Trade uncertainty and conflict stall US container imports in April

Reuters

US container imports dropped 5.5 per cent in April as importers contend with trade policy uncertainty and geopolitical risks, supply chain technology provider Descartes Systems Group said on Friday.

Containerised import volumes have been hit by shifting trade policies and Iran's closure of the Strait of Hormuz — a vital shipping corridor for energy supplies — following US-Israeli strikes on the country.

Import trends are seen as a measure of the health of the US economy — rising when the economy is strong and falling when the economy is weak.

US seaports handled 2,277,965 twenty-foot equivalent units last month, which were down 3.2 per cent from March levels, data from Descartes showed.

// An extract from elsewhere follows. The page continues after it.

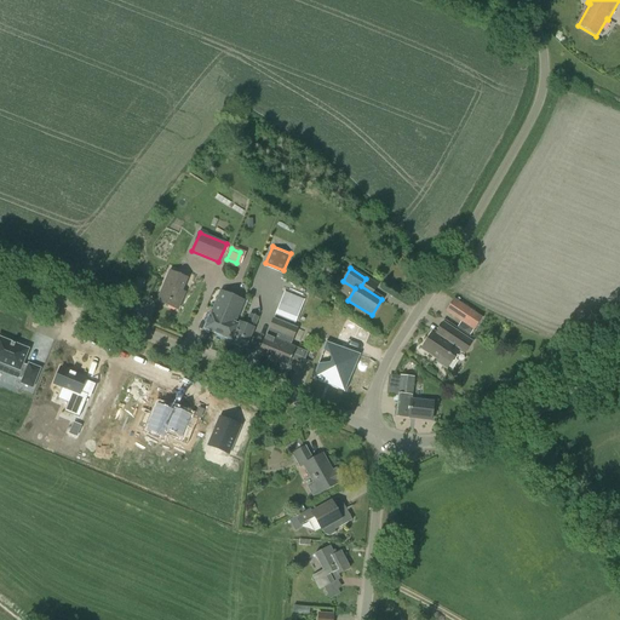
[(185,293),(182,292),(187,279),(170,271),(158,302),(177,310),(176,310),(178,311),(179,310),(178,310),(185,293)]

This marked the first sequential drop in volumes for the month of April since 2022.

Still, last month's container import volumes were about 19 per cent higher than pre-pandemic levels from April 2019, which the firm said is a reflection of "continued resilience in underlying demand."

So far in 2026, however, US containerised imports are down five per cent.

Meanwhile, China-origin containerised imports dropped 15.3 per cent year-on-year to 680,778 TEU in April 2026.

Importers are likely to get a "a short-term cash flow boost" as the US Customs and Border Protection agency issues the first tariff refunds from May 12, Descartes said, but warned that policy uncertainty and cost pressures would persist as "replacement tariffs remain in effect."